5)      Menyingkirkan pengisapan dari lintah darat (Ijon).

6)      Memperkuat pemanduan modal.

7)      Memelihara lumbung simpan padi atau mendorong supaya tiap-tiap desa menghidupkan kembali lumbung desa (Hatta, 1951)

Dalam poin-poin diatas, tidak ada alasan bagi kita, selain: mengelus dada sabar melihat banyak penyimpangan, seperti koperasi yang saya ceritakan diawal: ternyata rintenir yang memberikan pinjaman untuk menggandakan uangnya dengan bunga yang ditanggung pihak peminjam.

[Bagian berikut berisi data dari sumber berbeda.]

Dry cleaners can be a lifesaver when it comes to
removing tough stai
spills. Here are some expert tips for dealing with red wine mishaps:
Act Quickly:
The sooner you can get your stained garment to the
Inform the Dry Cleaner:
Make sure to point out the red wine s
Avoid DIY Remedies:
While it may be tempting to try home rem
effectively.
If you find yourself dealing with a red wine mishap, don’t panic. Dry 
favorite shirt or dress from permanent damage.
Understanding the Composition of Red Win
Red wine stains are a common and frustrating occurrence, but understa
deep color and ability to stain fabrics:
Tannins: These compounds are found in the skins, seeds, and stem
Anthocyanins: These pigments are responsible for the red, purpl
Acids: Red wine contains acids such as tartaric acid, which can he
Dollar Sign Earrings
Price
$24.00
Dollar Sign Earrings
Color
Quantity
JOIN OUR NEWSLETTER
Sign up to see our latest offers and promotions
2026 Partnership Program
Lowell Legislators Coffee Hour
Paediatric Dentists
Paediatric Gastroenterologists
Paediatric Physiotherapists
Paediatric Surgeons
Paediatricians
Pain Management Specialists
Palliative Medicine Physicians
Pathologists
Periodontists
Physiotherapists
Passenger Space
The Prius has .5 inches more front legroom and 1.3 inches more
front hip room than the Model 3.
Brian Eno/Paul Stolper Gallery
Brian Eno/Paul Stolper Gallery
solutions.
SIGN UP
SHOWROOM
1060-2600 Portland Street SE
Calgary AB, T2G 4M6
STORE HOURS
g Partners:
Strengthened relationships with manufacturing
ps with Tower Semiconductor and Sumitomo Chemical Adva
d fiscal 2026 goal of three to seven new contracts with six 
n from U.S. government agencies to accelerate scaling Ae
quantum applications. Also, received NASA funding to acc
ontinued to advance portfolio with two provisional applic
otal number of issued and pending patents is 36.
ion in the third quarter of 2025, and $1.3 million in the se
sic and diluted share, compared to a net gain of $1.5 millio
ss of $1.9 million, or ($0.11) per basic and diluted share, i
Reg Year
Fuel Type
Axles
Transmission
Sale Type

Pelaku UMKM.

Atau marah, menangis. Atau hal-hal positif yang bisa dilakukan, seperti melakukan kegiatan bertani yang tidak terikat pada "kapitalis pasar," berusaha memunculkan lumbung simpan (padi misalnya) sebagai cadangan pangan, atau hal-hal sekecil apapun yang bisa dilakukan. Hanya itu. Nunggu negara, paling begitu-gitu saja.

Dengan segala macam produk undangan-undang, dasar koperasi kita pasal 33 UUD 1945 makin kesini makin di tutupi, dilemahkan dengan tafsir yang tidak jelas, dan tidak ada usaha untuk melaksanakannya? Jika ditanya, Jawabanya kita ini menjalankan undang lho. Ha...

"Bumi dan air dan kekayaan alam yang terkandung didalamnya di kuasai oleh negara dan dipergunakan untuk sebesar-besarnya kemakmuran rakyat (pasal 33 ayat 3, UUD 1945)."

Hampir dari setiap permukiman di kota, kebutuhan air (kebutuhan dasar rumah tangga maupun Individu) di kapitalisasi dan setiap bulannya harus bayar dengan nominal yang cukup tinggi. Bahkan sudah merambah ke desa. Belum lagi kekayaan alam lainnya. "Pada kenyataannya rakyat hanya di eksploitasi."

Ha...hanya itu yang bisa kita lontarkan. Walau kadang menangis.

***

Kesulitan yang selalu kita hadapi ialah bahwa cita-cita kita lebih cepat jalannya dari kemampuan kita. Oleh karena itu, salah satu tugas kita yang terpenting ialah membimbing rakyat berlatih diri untuk mengimbangi cita-cita kita yang murni itu dengan kesanggupan kita tersebut. Kalau tidak, kita akan mati dengan angan-angan saja. Cita-cita gunanya untuk dilaksanakan! (Hatta, 1954).

 

Selamat hari Koperasi ke-74, 12 Juli 2021.